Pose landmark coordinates

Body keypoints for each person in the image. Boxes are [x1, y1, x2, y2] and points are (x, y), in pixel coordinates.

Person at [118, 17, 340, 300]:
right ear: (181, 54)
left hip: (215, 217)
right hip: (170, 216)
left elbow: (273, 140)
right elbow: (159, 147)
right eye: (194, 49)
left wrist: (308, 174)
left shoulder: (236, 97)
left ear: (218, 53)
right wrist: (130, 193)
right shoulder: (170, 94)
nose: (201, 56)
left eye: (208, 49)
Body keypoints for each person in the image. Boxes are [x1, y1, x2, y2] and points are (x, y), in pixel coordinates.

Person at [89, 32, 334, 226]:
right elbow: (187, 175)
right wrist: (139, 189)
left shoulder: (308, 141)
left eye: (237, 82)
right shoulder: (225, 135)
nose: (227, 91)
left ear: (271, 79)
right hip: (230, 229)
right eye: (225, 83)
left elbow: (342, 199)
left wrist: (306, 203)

## What is being asked
Among the lines above, find those carrying the word "elbow" and copy them out.

## Written solution
left elbow: (273, 140)
right elbow: (159, 147)
right elbow: (187, 175)
left elbow: (342, 199)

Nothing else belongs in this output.